* **Excerpted passage**
########

Talking at her home in Exeter, she couldn’t have been less solemn or academic in her attitude towards books and particularly writing for children. Indeed she proved highly resistant to ‘labelling’ of any kind – about herself as a writer or about the children she has written of – ‘all these stereotypes bore me’.
Looking back with her over her writing career to date, there was a sense of tremendous energy and a refusal to be confined by anybody into any particular literary rut: ‘I want to write about everybody… but there’s not time… I always wanted to write but I was too busy living and I always believed you’ve got forever.’
‘I’d like to go on doing…’ was a phrase that cropped up time and time again and that ‘going on doing’ included plans for a couple more Cricklepit School stories, more novels in the vein of her first teenage novel No Place Like, more stories about the dreadful Fourth Year M13 (Dog Days and Cat Naps). Just published is the outcome of another new departure: The Well, a book which draws heavily on her own childhood in the Midlands before the war.

########

* **Work to be completed**
Retype the interview excerpt, starting with "Looking back with" and going on through "before the war.". The material that follows the interview excerpt has no connection to it.

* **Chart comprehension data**
########

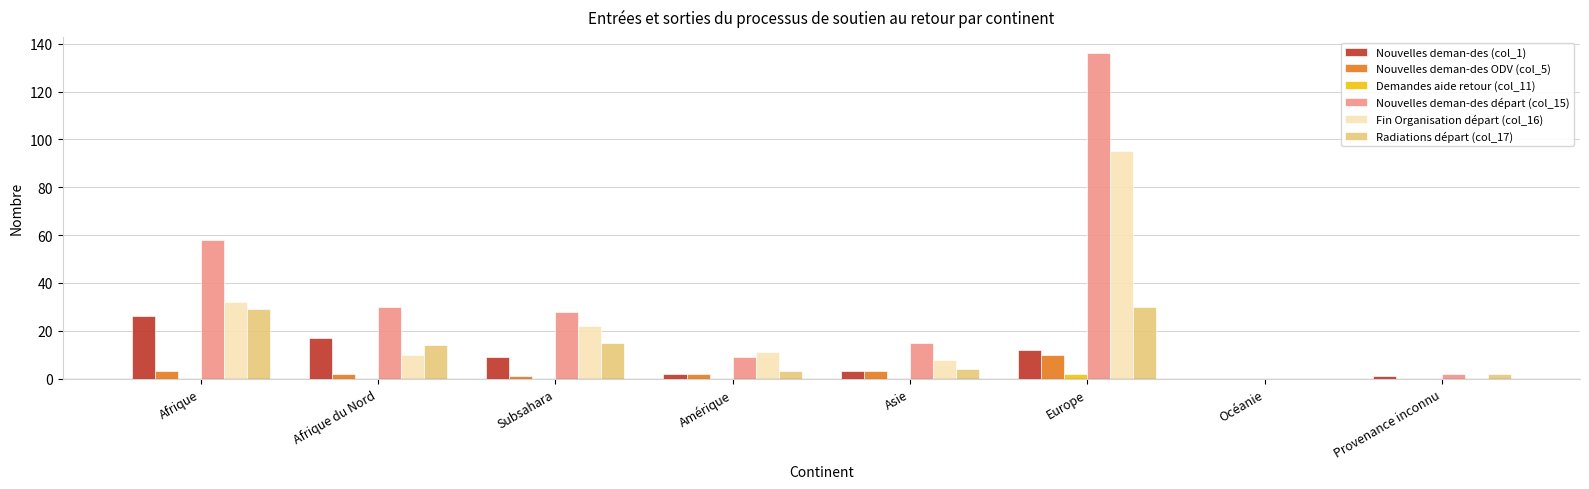

Reading left to right, what are all the values shown in this chart?

Nouvelles deman-des (col_1): Afrique=26	Afrique du Nord=17	Subsahara=9	Amérique=2	Asie=3	Europe=12	Océanie=0	Provenance inconnu=1
Nouvelles deman-des ODV (col_5): Afrique=3	Afrique du Nord=2	Subsahara=1	Amérique=2	Asie=3	Europe=10	Océanie=0	Provenance inconnu=0
Demandes aide retour (col_11): Afrique=0	Afrique du Nord=0	Subsahara=0	Amérique=0	Asie=0	Europe=2	Océanie=0	Provenance inconnu=0
Nouvelles deman-des départ (col_15): Afrique=58	Afrique du Nord=30	Subsahara=28	Amérique=9	Asie=15	Europe=136	Océanie=0	Provenance inconnu=2
Fin Organisation départ (col_16): Afrique=32	Afrique du Nord=10	Subsahara=22	Amérique=11	Asie=8	Europe=95	Océanie=0	Provenance inconnu=0
Radiations départ (col_17): Afrique=29	Afrique du Nord=14	Subsahara=15	Amérique=3	Asie=4	Europe=30	Océanie=0	Provenance inconnu=2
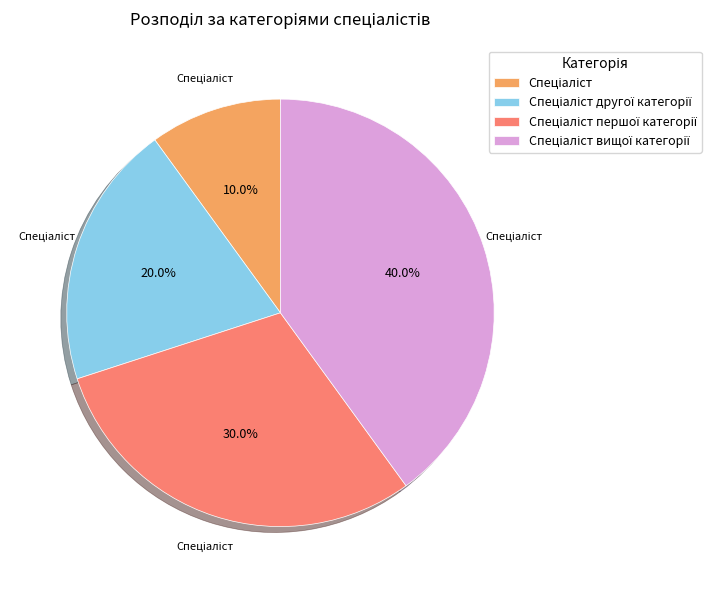

Is there a majority slice in this chart?

No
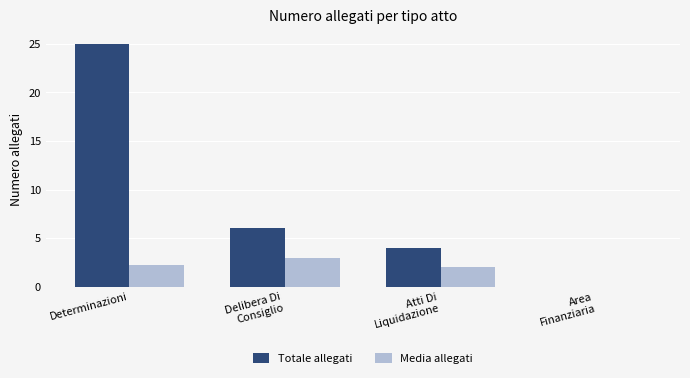

What is the maximum value shown in the chart?

25.0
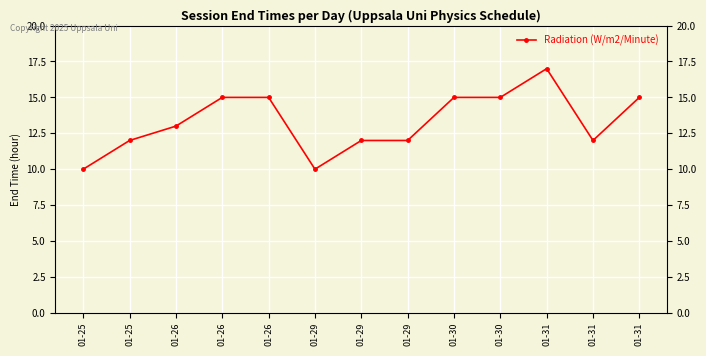

True or false: the data shows 22 at 01-26.

False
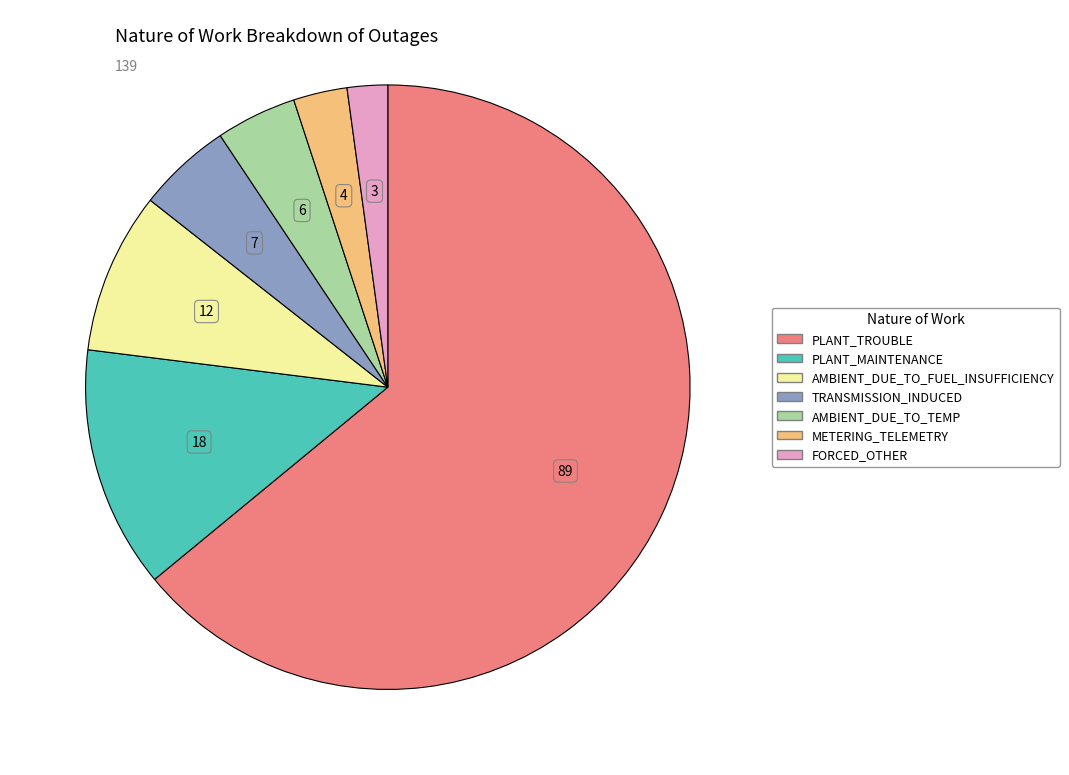

What is the largest slice in the pie chart?

PLANT_TROUBLE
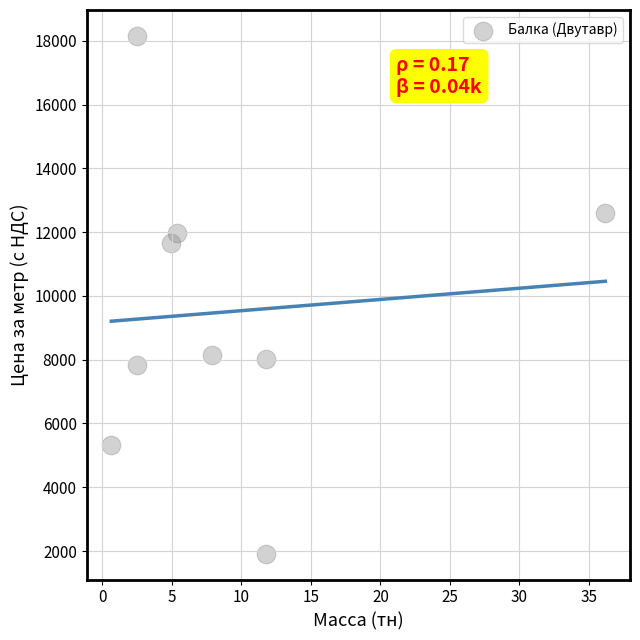

What Y value in the scatter plot is closest to 10035?

11645.0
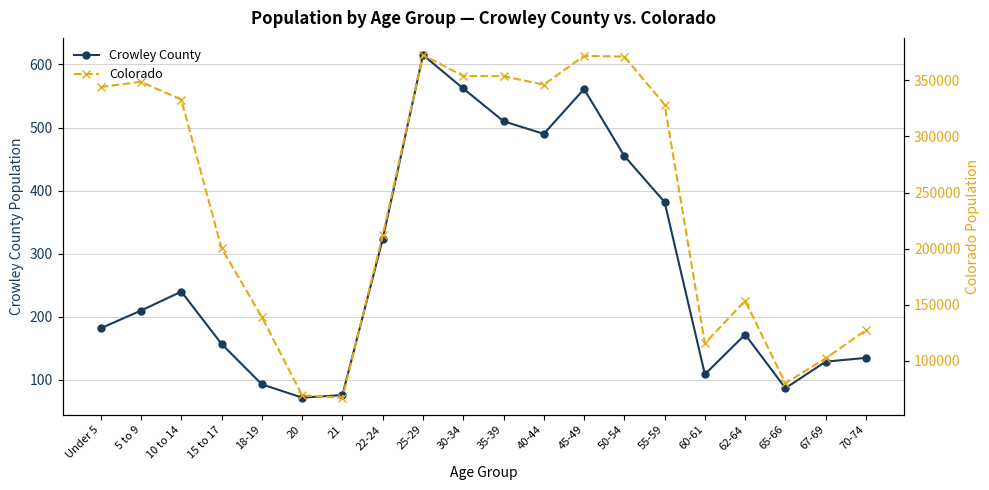

What is the label of the 4th point from the right?

62-64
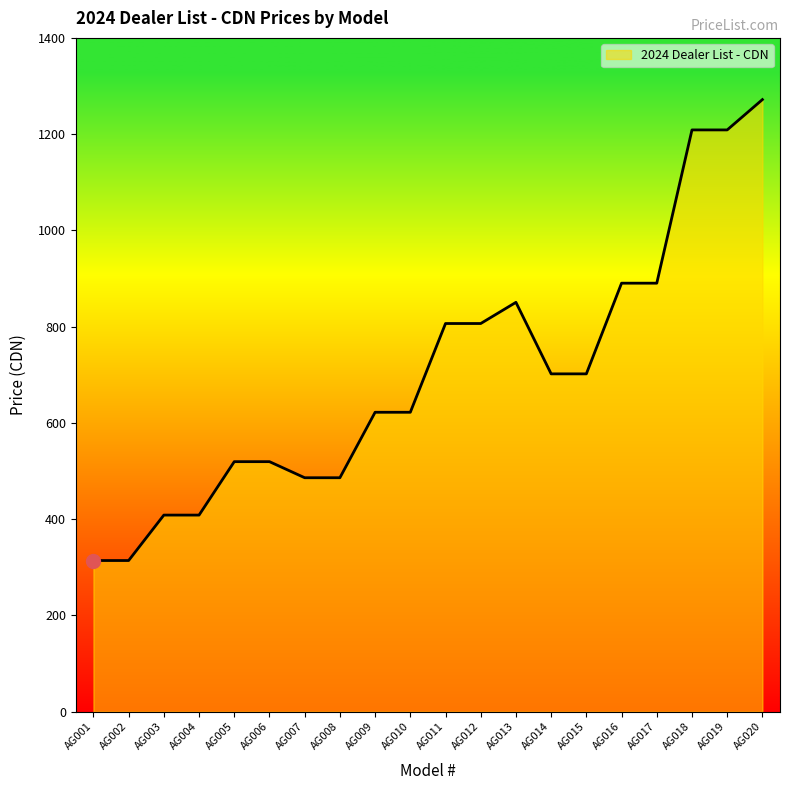

What is the change in value from AG005 to AG012?

+287.0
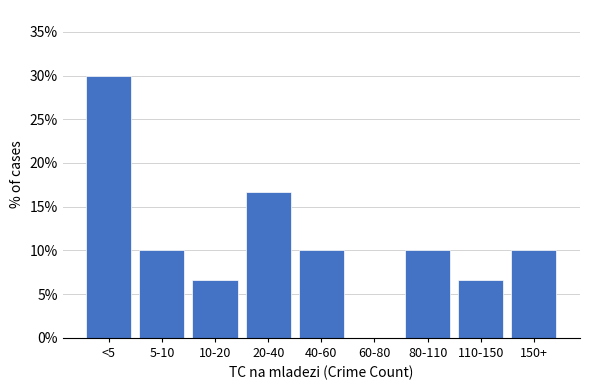

Reading left to right, transcribe all the data shown in this chart.

<5=30.0	5-10=10.0	10-20=6.7	20-40=16.7	40-60=10.0	60-80=0.0	80-110=10.0	110-150=6.7	150+=10.0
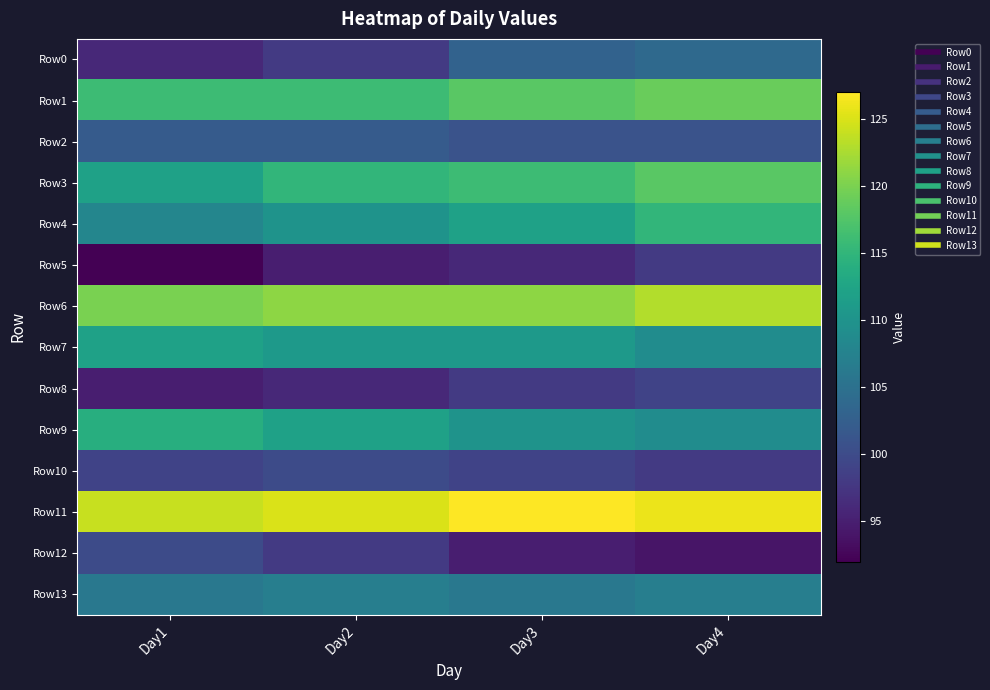

Which category has the lowest value across all series?

Day1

########

* **Solution to this task**
Looking back with her over her writing career to date, there was a sense of tremendous energy and a refusal to be confined by anybody into any particular literary rut: ‘I want to write about everybody… but there’s not time… I always wanted to write but I was too busy living and I always believed you’ve got forever.’
‘I’d like to go on doing…’ was a phrase that cropped up time and time again and that ‘going on doing’ included plans for a couple more Cricklepit School stories, more novels in the vein of her first teenage novel No Place Like, more stories about the dreadful Fourth Year M13 (Dog Days and Cat Naps). Just published is the outcome of another new departure: The Well, a book which draws heavily on her own childhood in the Midlands before the war.